══ Data entries ══

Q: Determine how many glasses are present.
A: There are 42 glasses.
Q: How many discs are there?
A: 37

═══
══ Data entries ══

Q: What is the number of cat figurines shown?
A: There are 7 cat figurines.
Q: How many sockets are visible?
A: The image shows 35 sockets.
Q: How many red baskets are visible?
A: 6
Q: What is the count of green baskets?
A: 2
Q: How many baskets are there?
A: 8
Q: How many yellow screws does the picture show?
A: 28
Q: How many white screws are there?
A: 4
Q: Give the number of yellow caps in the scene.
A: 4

═══
══ Data entries ══

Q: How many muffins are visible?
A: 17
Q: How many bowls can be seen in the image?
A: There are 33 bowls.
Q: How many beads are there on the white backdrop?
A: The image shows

═══

Pull out each line of the listing above that contains the word "white", copying those lines unchanged.

* Worked solution
Q: How many white screws are there?
Q: How many beads are there on the white backdrop?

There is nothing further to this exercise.